[ This article was first published in the November, 2008, issue of
Larry’s Final Cut Pro Newsletter. Click here to subscribe. ]
Rich Roddman, of CMR Studios, writes:
I have been doing a lot of web video that the is shot on green screen. I bring the files into Final Cut as Pro Res media @ 1920 x 1080. My final output will be 640 x 480. (I use the 1080 so I can adjust the size for wide shot to close ups and anywhere in between as needed) If I have my master timeline (Square pixels & Progressive) at 720 x 480 I can playback with an orange bar, but if I make the timeline 640 x 480 in get a red line and need to render to see anything. I don’t understand why the aspect ratio set at NTSC (4:3) causes a full render to be needed but NTSC DV (3:2) can playback?

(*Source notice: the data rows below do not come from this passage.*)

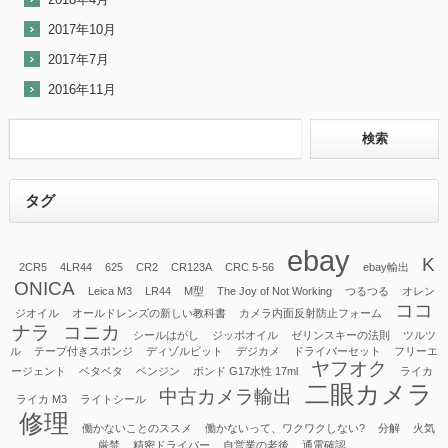
2017年10月
2017年7月
2016年11月
タグ
ebay
K
2CR5
4LR44
625
CR2
CR123A
CRC 5-56
ebay輸出
ONICA
Leica M3
LR44
M型
The Joy of Not Working
つるつる
オレン
ココ
ジオイル
オールドレンズの新しい教科書
カメラ内面反射防止フォーム
ナラ
コニカ
シールはがし
ジッポオイル
ゼリンスキーの法則
ツルツ
ル
テープ付きスポンジ
ディゾルビット
デジカメ
ドライバーセット
フリーエ
ヤフオク
ージェント
ベタベタ
ベンジン
ボンド G17水性 17ml
ライカ
二眼カメラ
中古カメラ輸出
ライカ M3
ライトシール
修理
働かないことのススメ
働かないって、ワクワクしない?
分解
火気
厳禁
精密ドライバー
自営業の老後
通電確認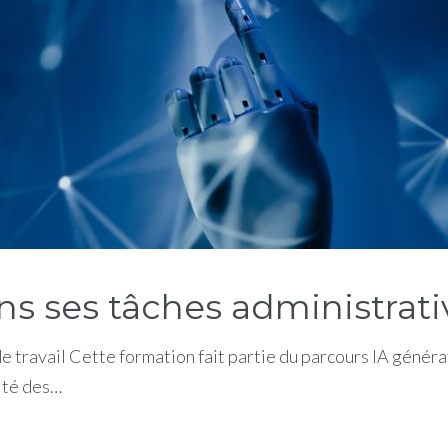
 ses tâches administrative
de travail Cette formation fait partie du parcours IA gén
ité des…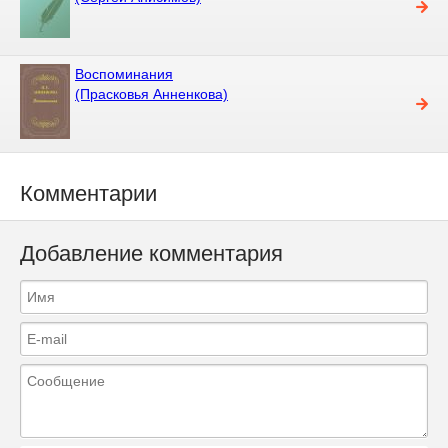
Воспоминания
(Прасковья Анненкова)
Комментарии
Добавление комментария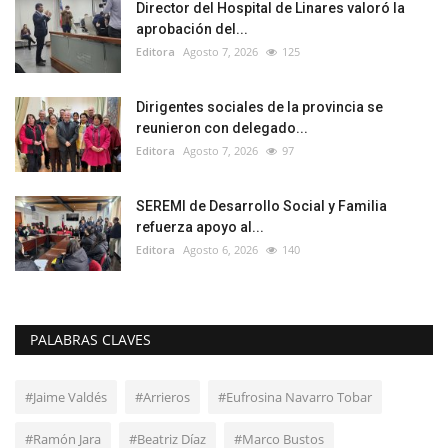
Director del Hospital de Linares valoró la
aprobación del...
Editora
Agosto 7, 2026
125
Dirigentes sociales de la provincia se
reunieron con delegado...
Editora
Agosto 7, 2026
97
SEREMI de Desarrollo Social y Familia
refuerza apoyo al...
Editora
Agosto 6, 2026
140
PALABRAS CLAVES
#Jaime Valdés
#Arrieros
#Eufrosina Navarro Tobar
#Ramón Jara
#Beatriz Díaz
#Marco Bustos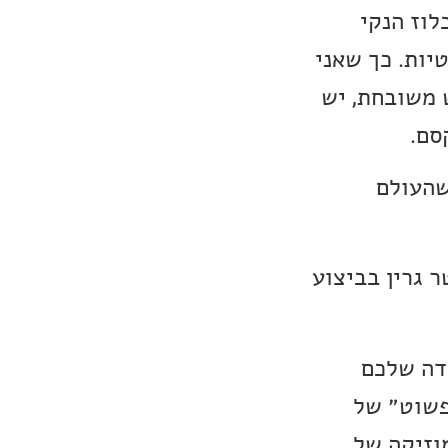
לוז הנקי
יות. כך שאני
 משובחת, יש
סם.
שהעולם
 גרין בביצוע
וחן לעמדה שלכם
״פשוט״ של
וזיקה של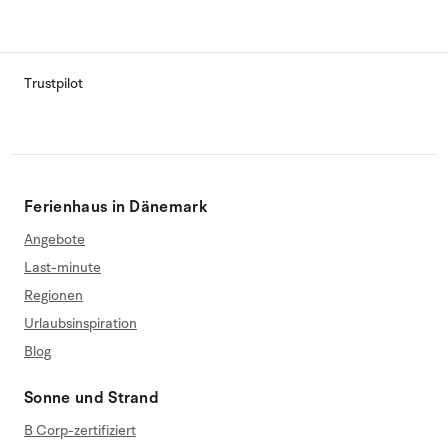
Trustpilot
Ferienhaus in Dänemark
Angebote
Last-minute
Regionen
Urlaubsinspiration
Blog
Sonne und Strand
B Corp-zertifiziert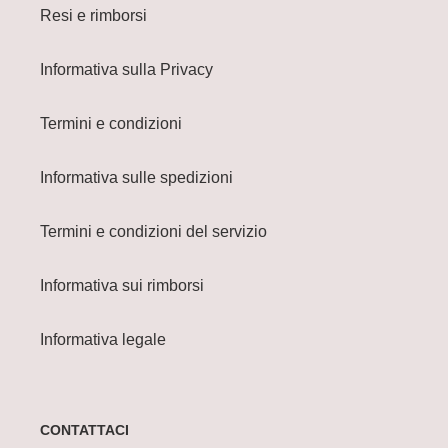
Resi e rimborsi
Informativa sulla Privacy
Termini e condizioni
Informativa sulle spedizioni
Termini e condizioni del servizio
Informativa sui rimborsi
Informativa legale
CONTATTACI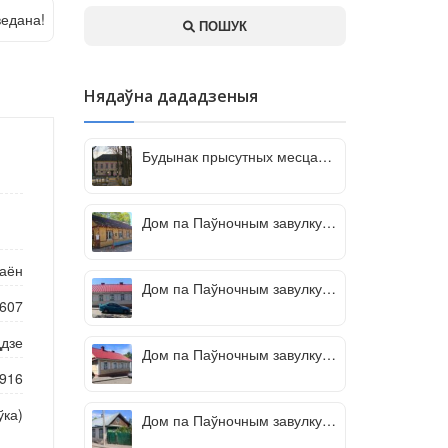
едана!
ПОШУК
Нядаўна дададзеныя
Будынак прысутных месцаў
(Чэрыкаў)
Дом па Паўночным завулку,
11
раён
Дом па Паўночным завулку,
607
15А
ддзе
Дом па Паўночным завулку,
15В
2916
ўка)
Дом па Паўночным завулку,
24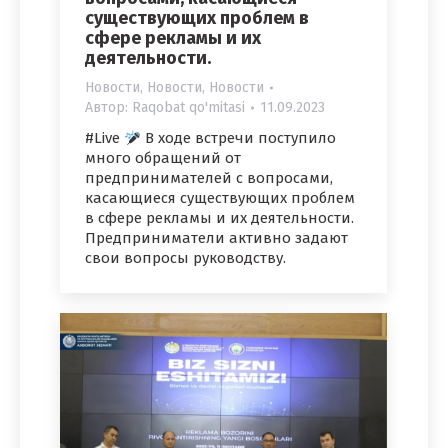
существующих проблем в
сфере рекламы и их
деятельности.
Новости
,
Новости
,
Новости
Автор:
Raqobat qo'mitasi
11.09.2023
#Live
В ходе встречи поступило
много обращений от
предпринимателей с вопросами,
касающиеся существующих проблем
в сфере рекламы и их деятельности.
Предприниматели активно задают
свои вопросы руководству.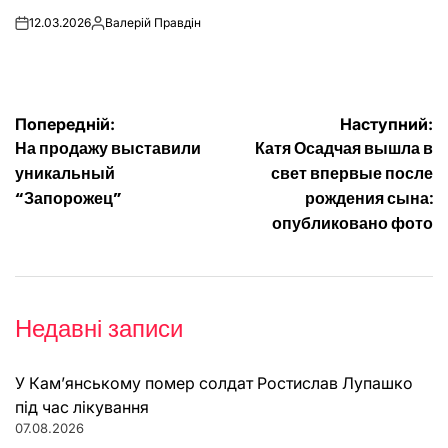
12.03.2026
Валерій Правдін
on
Опубліковано
Навігація
Попередній:
Наступний:
На продажу выставили
Катя Осадчая вышла в
записів
уникальный
свет впервые после
“Запорожец”
рождения сына:
опубликовано фото
Недавні записи
У Кам’янському помер солдат Ростислав Лупашко
під час лікування
07.08.2026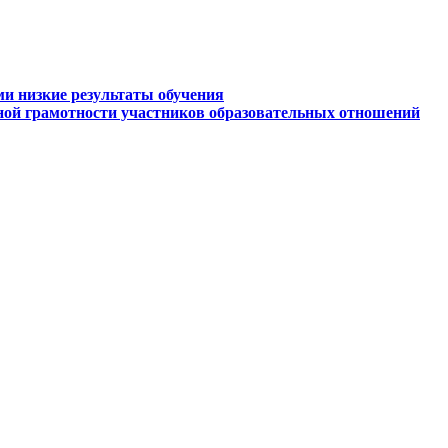
ми низкие результаты обучения
ной грамотности участников образовательных отношений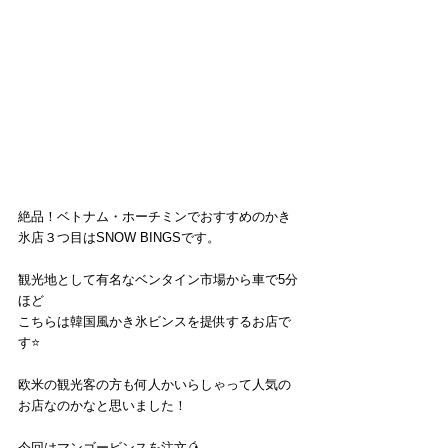
絶品！ベトナム・ホーチミンでおすすめのかき
氷店３つ目はSNOW BINGSです。
観光地として有名なベンタイン市場から車で5分
ほど
こちらは韓国風かき氷ビンスを提供するお店で
す⭐️
欧米の観光客の方も何人かいらしゃって人気の
お店なのかなと思いました！
今回はマンゴービンスを注文🥭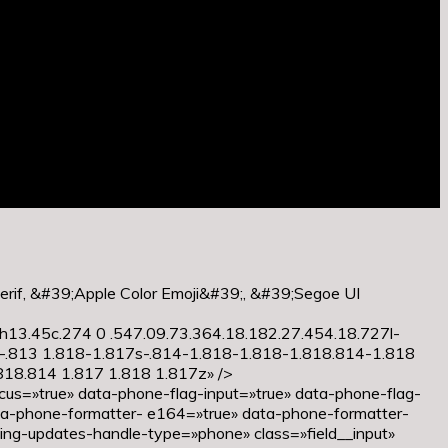
erif, &#39;Apple Color Emoji&#39;, &#39;Segoe UI
13.45c.274 0 .547.09.73.364.18.182.27.454.18.727l-
-.813 1.818-1.817s-.814-1.818-1.818-1.818.814-1.818
818.814 1.817 1.818 1.817z» />
cus=»true» data-phone-flag-input=»true» data-phone-flag-
ata-phone-formatter- e164=»true» data-phone-formatter-
ping-updates-handle-type=»phone» class=»field__input»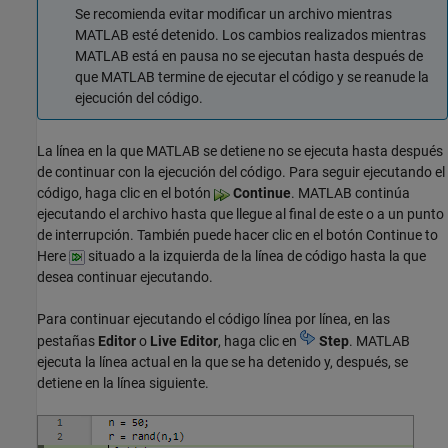
Se recomienda evitar modificar un archivo mientras
MATLAB esté detenido. Los cambios realizados mientras
MATLAB está en pausa no se ejecutan hasta después de
que MATLAB termine de ejecutar el código y se reanude la
ejecución del código.
La línea en la que MATLAB se detiene no se ejecuta hasta después
de continuar con la ejecución del código. Para seguir ejecutando el
código, haga clic en el botón
Continue
. MATLAB continúa
ejecutando el archivo hasta que llegue al final de este o a un punto
de interrupción. También puede hacer clic en el botón Continue to
Here
situado a la izquierda de la línea de código hasta la que
desea continuar ejecutando.
Para continuar ejecutando el código línea por línea, en las
pestañas
Editor
o
Live Editor
, haga clic en
Step
. MATLAB
ejecuta la línea actual en la que se ha detenido y, después, se
detiene en la línea siguiente.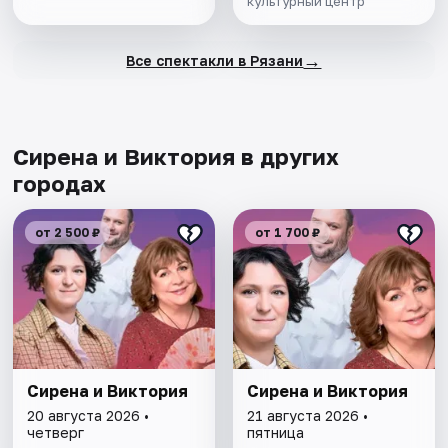
культурный центр
→
Все спектакли в Рязани
Сирена и Виктория в других
городах
от 2 500 ₽
от 1 700 ₽
Сирена и Виктория
Сирена и Виктория
20 августа 2026 •
21 августа 2026 •
четверг
пятница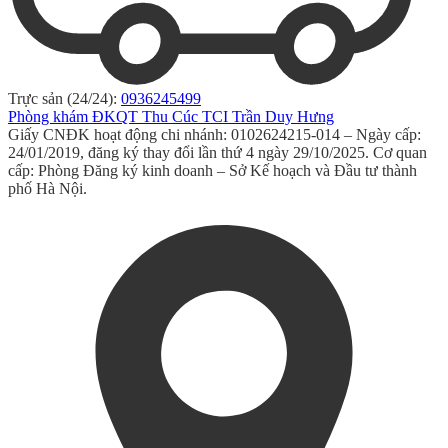
Trực sản (24/24):
0936245499
Phòng khám ĐKQT Thu Cúc TCI Trần Duy Hưng
Giấy CNĐK hoạt động chi nhánh: 0102624215-014 – Ngày cấp:
24/01/2019, đăng ký thay đổi lần thứ 4 ngày 29/10/2025. Cơ quan
cấp: Phòng Đăng ký kinh doanh – Sở Kế hoạch và Đầu tư thành
phố Hà Nội.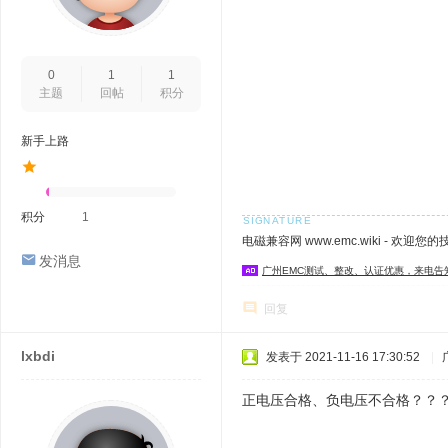
0
1
1
主题
回帖
积分
新手上路
积分
1
电磁兼容网 www.emc.wiki - 欢迎您
发消息
广州EMC测试、整改、认证优惠，来电告
回复
lxbdi
发表于 2021-11-16 17:30:52
|
正电压合格、负电压不合格？？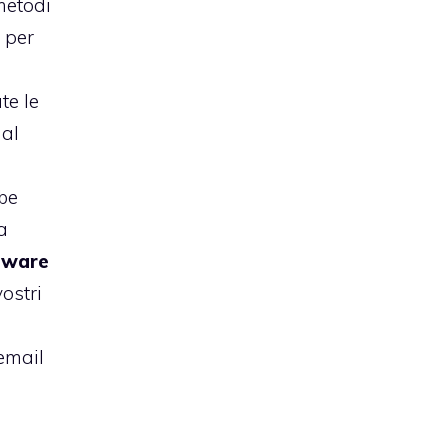
metodi
 per
te le
 al
be
a
eware
vostri
email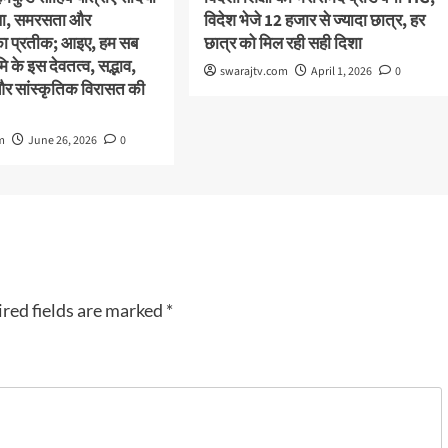
स्था, समरसता और
विदेश भेजे 12 हजार से ज्यादा छात्र, हर
का प्रतीक; आइए, हम सब
छात्र को मिल रही सही दिशा
 के इस देवतत्व, सद्भाव,
swarajtv.com
April 1, 2026
0
और सांस्कृतिक विरासत की
m
June 26, 2026
0
red fields are marked
*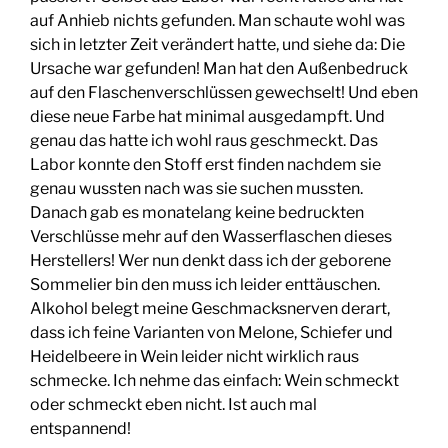
auf Anhieb nichts gefunden. Man schaute wohl was
sich in letzter Zeit verändert hatte, und siehe da: Die
Ursache war gefunden! Man hat den Außenbedruck
auf den Flaschenverschlüssen gewechselt! Und eben
diese neue Farbe hat minimal ausgedampft. Und
genau das hatte ich wohl raus geschmeckt. Das
Labor konnte den Stoff erst finden nachdem sie
genau wussten nach was sie suchen mussten.
Danach gab es monatelang keine bedruckten
Verschlüsse mehr auf den Wasserflaschen dieses
Herstellers! Wer nun denkt dass ich der geborene
Sommelier bin den muss ich leider enttäuschen.
Alkohol belegt meine Geschmacksnerven derart,
dass ich feine Varianten von Melone, Schiefer und
Heidelbeere in Wein leider nicht wirklich raus
schmecke. Ich nehme das einfach: Wein schmeckt
oder schmeckt eben nicht. Ist auch mal
entspannend!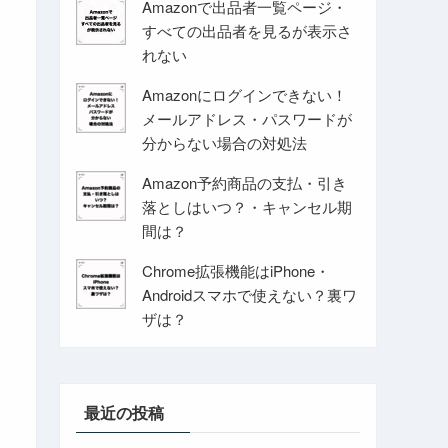
Amazonで出品者一覧ページ・
すべての出品者を見るが表示さ
れない
Amazonにログインできない！
メールアドレス・パスワードが
分からない場合の対処法
Amazon予約商品の支払・引き
落としはいつ？・キャンセル期
間は？
Chrome拡張機能はiPhone・
Androidスマホで使えない？裏ワ
ザは？
最近の投稿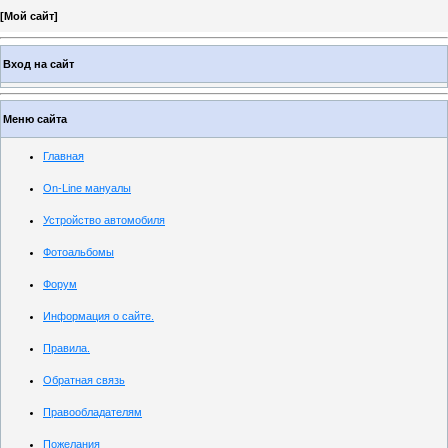
[
Мой сайт
]
Вход на сайт
Меню сайта
Главная
On-Line мануалы
Устройство автомобиля
Фотоальбомы
Форум
Информация о сайте.
Правила.
Обратная связь
Правообладателям
Пожелания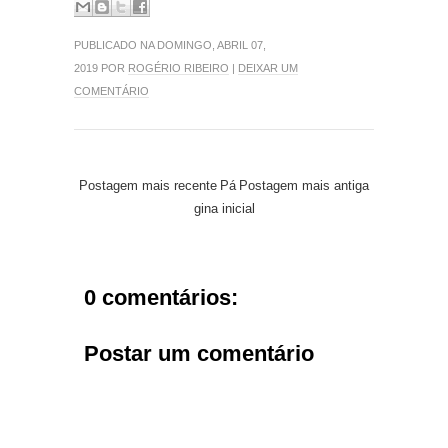
PUBLICADO NA DOMINGO, ABRIL 07,
2019 POR
ROGÉRIO RIBEIRO
|
DEIXAR UM
COMENTÁRIO
Postagem mais recente
Pá
Postagem mais antiga
gina inicial
0 comentários:
Postar um comentário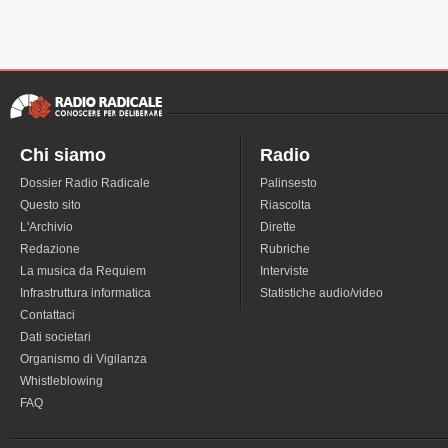
Chi siamo
Radio
Dossier Radio Radicale
Palinsesto
Questo sito
Riascolta
L'Archivio
Dirette
Redazione
Rubriche
La musica da Requiem
Interviste
Infrastruttura informatica
Statistiche audio/video
Contattaci
Dati societari
Organismo di Vigilanza
Whistleblowing
FAQ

Larry replies: Rich, my guess is that this is because 720 x 480 is a video format designed for real-time playback inside Final Cut, while 640 x 480 is a video format designed for the web that can be played back only after compression is complete.
MORE PLAYBACK PROBLEMS
Derek Casari, of Fox Post, writes:
My question involves 1920 x 1080 resolutions. I had a couple of test clips made for me:
Here’s the deal. Only one file played back without motion artifacts when imported into just ProTools. That was the Apple Photo JPG at 170 mb/s. The other Apple Photo JPG at the higher data rate and the H.264 both showed artifacts. All of these were 24 fps and 1920 x 1080. I’m thinking that the data rates are the issue and maybe I’ll just have to empirically create a number of files to find one that plays back without problems, which seem to be temporal aliasing. BTW, is Apple Photo JPGA different than regular photo JPGA? I’m trying to avoid the GOP codecs because of the issues they have with sync and frame boundaries. Any suggestions on a codec AND data rate for playback of a QT movie imported into Protools at 1920 x 1080 would be a big help.
Larry replies: Derek, it depends upon how your video was shot.
Motion JPEG-A is designed to work with interlaced footage.
Photo-JPEG is designed to work with progressive images.
Both have a reasonably small data-rate, yet are easy to uncompress without taxing the playback system. This is critical because you want your computer to spend its time running ProTools, not in decoding compressed video.
H.264 uses GOP compression and requires serious computer horse-power to decode.